[Apply what you read]
(A) List every abbreviation made up only of capital letters that appears in the medicines optimisation extract, in order of first appearance.
(B) Continue the medicines optimisation extract from its final sentence.

[Extract to read]
^^^^

Medicines optimisation

Score: 3

Staff told us they received a full medicine list for patients who were referred by their GP. Patients who were privately referred brought their own rep slip. In addition to this all patients had to complete a self-assessment questionnaire. We were not assured that there were processes in place for the management of critical medicines for patients receiving day surgery. For example, we were not assured patients who had been prescribed critical medicines (such as insulin and anti-Parkinson medicines), could access these whilst at PPG awaiting or after surgery as required. Staff told us there was no process for this. Medicine related incidents were reviewed by the pharmacy team and the department manager. Staff told us they had received training in SEIPS/PSRIF investigation and were part of small MDT huddles where they shared learning. The pharmacy team were not part of the MDT meeting at present but were able to access the notes on the MDT tracker. The pharmacist issued TTO packs and FP10s for NHS patients. In the absence of the pharmacist the nurses and surgeons issued these from prescription. Nursing staff told us they had access to ‘Unit 4’ which was the system for ordering from Sigma who provided all in over labelled TTO stock to the service.

^^^^

[Data supplied]

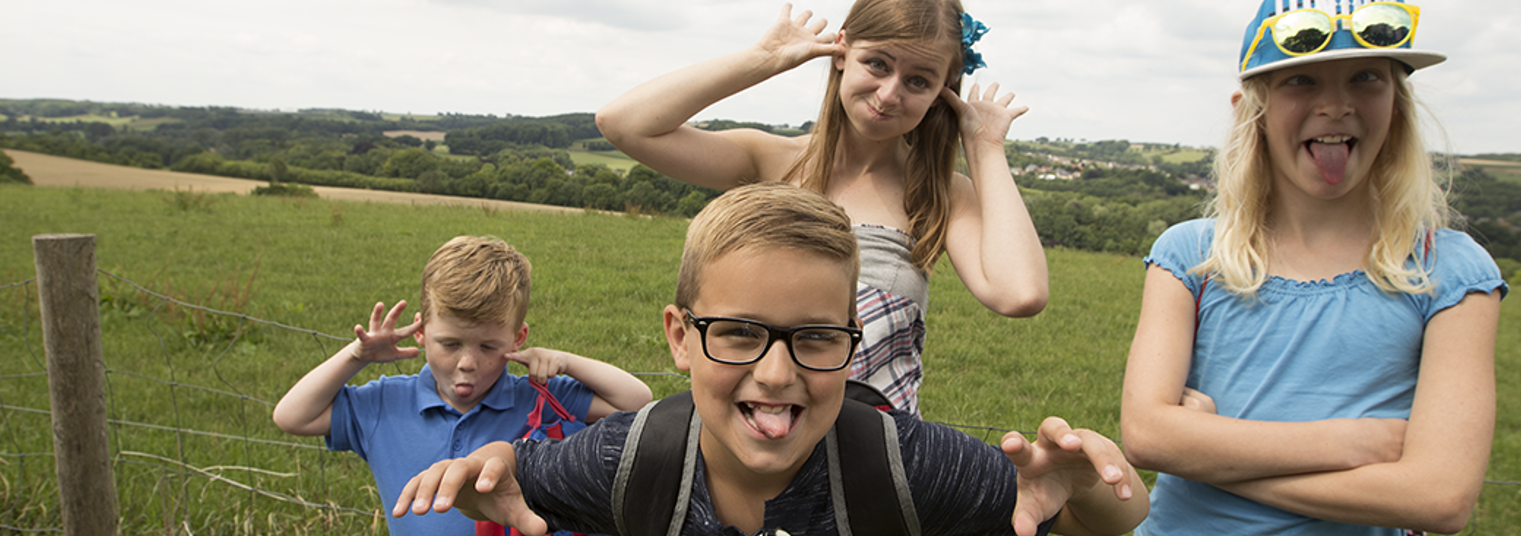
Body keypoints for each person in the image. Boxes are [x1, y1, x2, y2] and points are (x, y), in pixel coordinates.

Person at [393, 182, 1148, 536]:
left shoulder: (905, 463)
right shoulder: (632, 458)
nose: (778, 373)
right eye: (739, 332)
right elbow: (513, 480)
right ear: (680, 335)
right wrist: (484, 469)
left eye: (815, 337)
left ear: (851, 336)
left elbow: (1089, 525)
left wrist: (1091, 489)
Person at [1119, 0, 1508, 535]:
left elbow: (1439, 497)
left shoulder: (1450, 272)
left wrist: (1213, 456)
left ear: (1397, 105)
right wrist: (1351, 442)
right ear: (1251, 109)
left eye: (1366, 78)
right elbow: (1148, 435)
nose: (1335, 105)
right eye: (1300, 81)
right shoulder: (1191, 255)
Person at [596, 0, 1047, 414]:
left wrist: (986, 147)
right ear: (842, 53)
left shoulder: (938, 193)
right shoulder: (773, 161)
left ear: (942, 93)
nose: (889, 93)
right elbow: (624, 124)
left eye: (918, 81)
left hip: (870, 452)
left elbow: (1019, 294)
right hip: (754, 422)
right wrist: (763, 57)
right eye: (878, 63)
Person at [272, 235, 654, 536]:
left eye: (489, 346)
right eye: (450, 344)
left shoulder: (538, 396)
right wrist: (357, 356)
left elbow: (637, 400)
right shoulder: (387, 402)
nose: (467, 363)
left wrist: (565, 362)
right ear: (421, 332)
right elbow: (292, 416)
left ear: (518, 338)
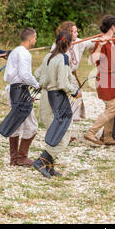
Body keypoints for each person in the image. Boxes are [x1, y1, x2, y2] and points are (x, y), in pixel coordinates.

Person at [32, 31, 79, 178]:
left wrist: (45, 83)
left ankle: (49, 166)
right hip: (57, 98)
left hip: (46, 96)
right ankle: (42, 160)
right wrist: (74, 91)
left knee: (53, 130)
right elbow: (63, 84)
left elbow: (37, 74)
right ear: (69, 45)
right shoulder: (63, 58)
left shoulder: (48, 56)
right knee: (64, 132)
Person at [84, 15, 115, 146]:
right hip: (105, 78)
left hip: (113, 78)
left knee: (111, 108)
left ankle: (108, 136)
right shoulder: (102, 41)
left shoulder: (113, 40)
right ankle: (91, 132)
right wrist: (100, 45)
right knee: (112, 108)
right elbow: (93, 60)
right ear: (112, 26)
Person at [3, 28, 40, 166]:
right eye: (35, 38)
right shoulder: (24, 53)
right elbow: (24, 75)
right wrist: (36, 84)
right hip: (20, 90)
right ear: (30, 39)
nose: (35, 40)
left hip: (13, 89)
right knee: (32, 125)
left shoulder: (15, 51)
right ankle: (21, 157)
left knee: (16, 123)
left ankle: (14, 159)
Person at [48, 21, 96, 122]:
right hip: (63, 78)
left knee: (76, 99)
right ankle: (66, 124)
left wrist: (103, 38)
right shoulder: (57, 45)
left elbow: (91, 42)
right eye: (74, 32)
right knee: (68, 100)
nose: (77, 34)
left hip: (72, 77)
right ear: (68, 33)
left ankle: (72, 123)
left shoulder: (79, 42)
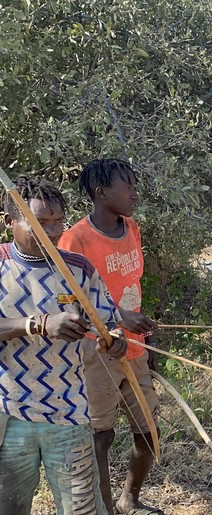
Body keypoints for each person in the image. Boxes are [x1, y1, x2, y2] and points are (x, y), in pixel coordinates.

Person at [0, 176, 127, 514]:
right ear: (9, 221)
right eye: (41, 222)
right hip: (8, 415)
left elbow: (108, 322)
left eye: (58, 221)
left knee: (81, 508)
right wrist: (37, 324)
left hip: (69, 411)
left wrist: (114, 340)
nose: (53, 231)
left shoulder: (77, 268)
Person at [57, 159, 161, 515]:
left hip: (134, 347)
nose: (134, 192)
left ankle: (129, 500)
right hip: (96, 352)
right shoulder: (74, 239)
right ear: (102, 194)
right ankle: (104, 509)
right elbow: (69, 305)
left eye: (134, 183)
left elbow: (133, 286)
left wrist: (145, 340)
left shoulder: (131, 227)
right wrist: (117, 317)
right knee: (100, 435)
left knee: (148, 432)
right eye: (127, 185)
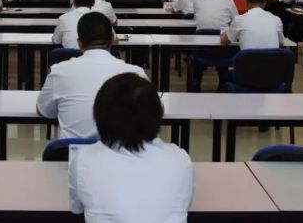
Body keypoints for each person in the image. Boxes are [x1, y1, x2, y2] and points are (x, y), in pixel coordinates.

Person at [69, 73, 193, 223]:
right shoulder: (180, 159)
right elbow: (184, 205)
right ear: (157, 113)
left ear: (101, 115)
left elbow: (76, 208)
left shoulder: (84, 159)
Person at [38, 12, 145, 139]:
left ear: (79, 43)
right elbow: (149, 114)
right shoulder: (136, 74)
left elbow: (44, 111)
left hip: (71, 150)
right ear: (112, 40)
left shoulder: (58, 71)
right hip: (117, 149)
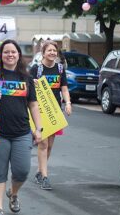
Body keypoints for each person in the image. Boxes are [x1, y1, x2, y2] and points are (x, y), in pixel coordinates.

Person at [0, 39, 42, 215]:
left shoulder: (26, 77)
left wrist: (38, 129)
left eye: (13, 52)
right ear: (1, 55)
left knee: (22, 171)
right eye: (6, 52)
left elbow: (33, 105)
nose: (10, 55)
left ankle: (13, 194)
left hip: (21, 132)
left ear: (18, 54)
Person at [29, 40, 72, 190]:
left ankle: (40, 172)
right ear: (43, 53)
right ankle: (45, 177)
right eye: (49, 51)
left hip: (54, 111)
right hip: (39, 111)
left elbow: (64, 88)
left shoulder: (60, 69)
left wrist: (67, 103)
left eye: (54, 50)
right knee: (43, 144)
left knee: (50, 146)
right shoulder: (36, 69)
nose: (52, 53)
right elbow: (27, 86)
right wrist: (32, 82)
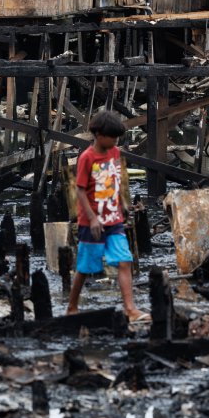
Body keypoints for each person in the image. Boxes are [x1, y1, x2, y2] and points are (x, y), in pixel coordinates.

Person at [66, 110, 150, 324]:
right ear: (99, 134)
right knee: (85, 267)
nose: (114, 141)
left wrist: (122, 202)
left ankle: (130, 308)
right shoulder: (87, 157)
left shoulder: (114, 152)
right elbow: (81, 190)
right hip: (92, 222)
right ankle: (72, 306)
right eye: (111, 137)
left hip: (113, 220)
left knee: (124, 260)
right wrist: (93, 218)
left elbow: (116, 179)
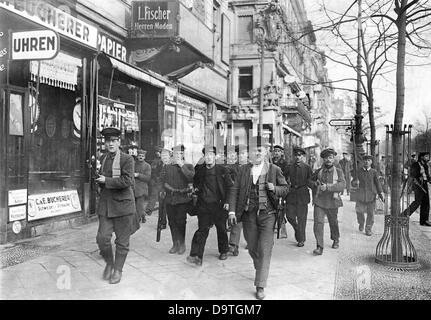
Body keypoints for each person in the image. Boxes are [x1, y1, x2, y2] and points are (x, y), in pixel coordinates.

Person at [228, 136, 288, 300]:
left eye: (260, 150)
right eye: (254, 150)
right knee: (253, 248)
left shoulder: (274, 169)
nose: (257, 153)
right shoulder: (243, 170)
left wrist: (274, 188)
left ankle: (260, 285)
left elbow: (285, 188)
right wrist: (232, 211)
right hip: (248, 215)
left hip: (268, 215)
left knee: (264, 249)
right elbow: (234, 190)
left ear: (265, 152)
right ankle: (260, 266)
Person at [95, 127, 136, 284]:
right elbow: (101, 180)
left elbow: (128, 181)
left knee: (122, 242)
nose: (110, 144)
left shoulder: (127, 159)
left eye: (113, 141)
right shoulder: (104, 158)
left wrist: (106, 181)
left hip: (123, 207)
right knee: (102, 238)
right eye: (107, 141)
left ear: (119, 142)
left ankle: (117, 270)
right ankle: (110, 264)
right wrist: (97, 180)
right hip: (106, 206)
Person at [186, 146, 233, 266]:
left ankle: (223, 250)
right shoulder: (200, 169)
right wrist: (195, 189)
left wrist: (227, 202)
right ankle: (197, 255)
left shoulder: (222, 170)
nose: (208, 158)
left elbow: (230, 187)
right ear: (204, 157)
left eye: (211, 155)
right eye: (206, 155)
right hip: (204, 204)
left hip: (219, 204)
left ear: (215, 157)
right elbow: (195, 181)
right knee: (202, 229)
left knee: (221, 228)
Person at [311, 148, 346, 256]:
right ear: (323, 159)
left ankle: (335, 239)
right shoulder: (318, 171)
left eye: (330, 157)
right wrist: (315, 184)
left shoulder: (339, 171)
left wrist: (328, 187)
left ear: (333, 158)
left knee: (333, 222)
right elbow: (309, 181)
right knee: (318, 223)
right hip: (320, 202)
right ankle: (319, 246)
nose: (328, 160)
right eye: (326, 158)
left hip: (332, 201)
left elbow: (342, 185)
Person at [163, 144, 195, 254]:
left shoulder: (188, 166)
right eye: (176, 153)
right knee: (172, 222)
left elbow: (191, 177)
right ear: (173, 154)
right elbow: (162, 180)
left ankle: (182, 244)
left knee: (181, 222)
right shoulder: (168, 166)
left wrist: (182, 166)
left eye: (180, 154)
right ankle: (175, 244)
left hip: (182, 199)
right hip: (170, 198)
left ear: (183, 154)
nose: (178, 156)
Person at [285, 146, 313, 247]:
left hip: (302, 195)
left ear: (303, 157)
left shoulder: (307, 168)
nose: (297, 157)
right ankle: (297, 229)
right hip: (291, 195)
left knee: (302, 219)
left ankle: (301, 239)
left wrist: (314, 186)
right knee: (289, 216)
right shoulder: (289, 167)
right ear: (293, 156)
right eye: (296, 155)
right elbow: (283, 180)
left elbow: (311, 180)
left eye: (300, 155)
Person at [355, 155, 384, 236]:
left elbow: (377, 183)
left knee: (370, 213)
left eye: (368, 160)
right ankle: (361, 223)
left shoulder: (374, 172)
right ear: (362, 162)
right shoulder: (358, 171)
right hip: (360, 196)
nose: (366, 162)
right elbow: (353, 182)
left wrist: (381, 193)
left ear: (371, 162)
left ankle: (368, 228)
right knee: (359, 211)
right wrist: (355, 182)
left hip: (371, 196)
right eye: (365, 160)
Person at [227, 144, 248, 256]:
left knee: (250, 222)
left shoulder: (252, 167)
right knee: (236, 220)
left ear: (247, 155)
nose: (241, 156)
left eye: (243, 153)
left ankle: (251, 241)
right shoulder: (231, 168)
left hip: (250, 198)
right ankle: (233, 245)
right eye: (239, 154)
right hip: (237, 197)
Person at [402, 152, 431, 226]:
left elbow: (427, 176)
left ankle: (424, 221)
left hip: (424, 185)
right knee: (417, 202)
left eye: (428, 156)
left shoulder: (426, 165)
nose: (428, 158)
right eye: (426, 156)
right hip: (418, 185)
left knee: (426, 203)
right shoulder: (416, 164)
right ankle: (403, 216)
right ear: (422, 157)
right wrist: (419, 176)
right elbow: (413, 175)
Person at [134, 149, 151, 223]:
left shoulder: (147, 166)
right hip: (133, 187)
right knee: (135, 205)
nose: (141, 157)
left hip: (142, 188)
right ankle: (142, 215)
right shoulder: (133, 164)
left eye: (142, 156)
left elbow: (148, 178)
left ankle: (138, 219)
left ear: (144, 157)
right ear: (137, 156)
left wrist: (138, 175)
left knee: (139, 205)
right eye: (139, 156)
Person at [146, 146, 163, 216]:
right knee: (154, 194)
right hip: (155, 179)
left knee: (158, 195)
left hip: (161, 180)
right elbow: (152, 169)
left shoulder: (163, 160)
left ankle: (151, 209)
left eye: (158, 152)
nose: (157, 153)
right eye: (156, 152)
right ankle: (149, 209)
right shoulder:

^^^^

[Results in order]
(A) GP, PPG, SEIPS, PSRIF, MDT, TTO, NHS

(B)
There was a pharmacist who was employed 3 days a week and responsible predominantly for stock management and medicines governance within the service. There was a lot of scope to utilise their clinical expertise, to improve patient care and experience, with greater involvement inpatient admissions, pre-op MDTs and the discharge of patients. All prescribers could access the medicine cabinets for dispensing via a unique user PIN and QR code. There was a manual override for the locking/unlocking of the medicine cupboard doors and keys were held in the key safe. All drug cupboards were locked when not in use. We found the clinical room and storage room to be organised and tidy. The service kept four resus trollies within different areas of the hospital.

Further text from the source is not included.